Carolynne Khairieh looked distraught as she stood in front of shelves filled with race cars at Toys R Us. Her 4-year-old son's special Christmas request, Disney Pixar's Lightning McQueen remote-controlled car, was out of stock.
The car seemed to be a popular hit with children, as it was racing off the shelves. And the Lebanese mother refused to settle for one of the replacements, which included the remote-controlled Spy Gear Finn and the Ultimate Francesco.
"I guess this is what I get as a last-minute shopper," Mrs Khairieh said. "Our little Adam told us he wanted this car a month ago, and I'll make sure I get it for him."
The toy was also sold out at Hamleys and Toys R Us in Time Square Mall in Dubai, as well as the Early Learning Centre (ELC) and Krash Toys and Gadgets in Abu Dhabi Mall.
"We only restocked it yesterday," an assistant said in Toys R Us. "People just don't want any of the other characters, only Lightning McQueen."

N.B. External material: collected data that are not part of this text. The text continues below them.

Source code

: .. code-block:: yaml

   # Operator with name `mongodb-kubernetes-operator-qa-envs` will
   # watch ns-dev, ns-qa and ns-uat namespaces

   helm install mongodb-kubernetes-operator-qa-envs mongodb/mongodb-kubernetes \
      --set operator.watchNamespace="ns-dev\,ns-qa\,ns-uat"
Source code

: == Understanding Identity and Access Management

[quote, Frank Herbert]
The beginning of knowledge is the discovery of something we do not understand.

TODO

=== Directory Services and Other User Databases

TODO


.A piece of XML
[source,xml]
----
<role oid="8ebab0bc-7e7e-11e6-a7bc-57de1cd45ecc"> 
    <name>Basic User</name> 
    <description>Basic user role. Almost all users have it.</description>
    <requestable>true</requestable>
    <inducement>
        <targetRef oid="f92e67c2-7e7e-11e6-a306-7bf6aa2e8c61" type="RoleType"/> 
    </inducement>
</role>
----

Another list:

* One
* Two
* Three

The car, which is modelled after the character Lightning McQueen from Disney Pixar's movie Cars 2, sells for Dh299 at the ELC and Hamleys.
"It's a very popular toy among children," one of the salesmen at the ELC centre in Abu Dhabi said.
"They got sold out at our centre nearly two weeks ago, and we still have not restocked."
The toy is not the first holiday must-have from a Disney-Pixar franchise. An action figure from the animation studio's first feature film, Toy Story, was an unexpected hit in the run-up to Christmas 1995, turning toy stores into battlefields.
Short-sighted retailers had expected strong demand for the film's other protagonist, Woody, leaving parents scrambling to put Buzz Lightyear dolls under the tree.
The chaos that ensued made headlines and was even referenced a few years later in the Toy Story franchise's second film.
Finding this year's coveted toy cars was not impossible for parents who did their homework, however. Just down the corridor from the Early Learning Centre in Abu Dhabi Mall, Hallmark was carrying the highly demanded toy car for a slightly higher price at Dh310. And as of yesterday evening, the ELC centre at Mushrif Mall had two cars left, while the branch in Marina Mall had four.
Little Andee De Leon firmly grasped the car in his hands, but at only 2 years old, his parents were reluctant to buy him the toy, which was clearly labelled as not suitable for children under 3.
"He loves his remote-control cars," said Lai, Andee's mother. "But sometimes he's afraid of not being able to control it or crashing it into things."
Many parents complained that the number of toy store options were limited in the capital. Coming from the US, Rosario Flores said that she would have liked to see more options when shopping for her 1-year-old twins.
"We don't have a lot of choices," she said. "The places that we can go to are limited and the prices are ridiculously high."
Despite the hurdles families faced trying to find the perfect gift, Christmas spirit was still evident in shopping malls across the country.
Dubai's largest and most popular mall, Dubai Mall, was only slightly busier than a normal weekend day. Even so, it still had its share of festive shoppers.
Will Robb, from North Ireland, sported a Santa's hat as he heaved bags filled with presents. "How could you tell?" he said, upon being asked whether he was doing last-minute Christmas shopping.
"I always wait until Christmas Eve before doing my shopping," said Mr Robb. "I've been doing it that way for the last 20 years. It feels much more Christmassy."
Noel Sityar, said that he had purchased all of his children's presents in one go yesterday.
"I bought my two oldest children a pair of Sponge Bob walkie-talkies," said the 32-year-old father of three, from the Philippines. "I wanted to get them something they could play with together, but I'm worried that they might use it to gang up on me."
Some of the largest crowds in the mall were around the toyshop Hamleys, enticed in by roller-heeled staff in fancy dress.
A shop assistant there said that on Friday the shop had made half a million dirhams in sales.
Simon Braithwaite and his wife Victoria, were picking presents from the top shelf for their 3-year-old son, who had cannily been left with granddad for the day.
"We're going to be smuggling these from the car into the house later on," said Mr Braithwaite, 35, from the UK.
He said that it was quieter than he expected in the malls this Christmas.
"I've done too many Christmas shopping trips among the crowds in Oxford Street, so this seems quiet in comparison," he said.
"I'm certainly not complaining though."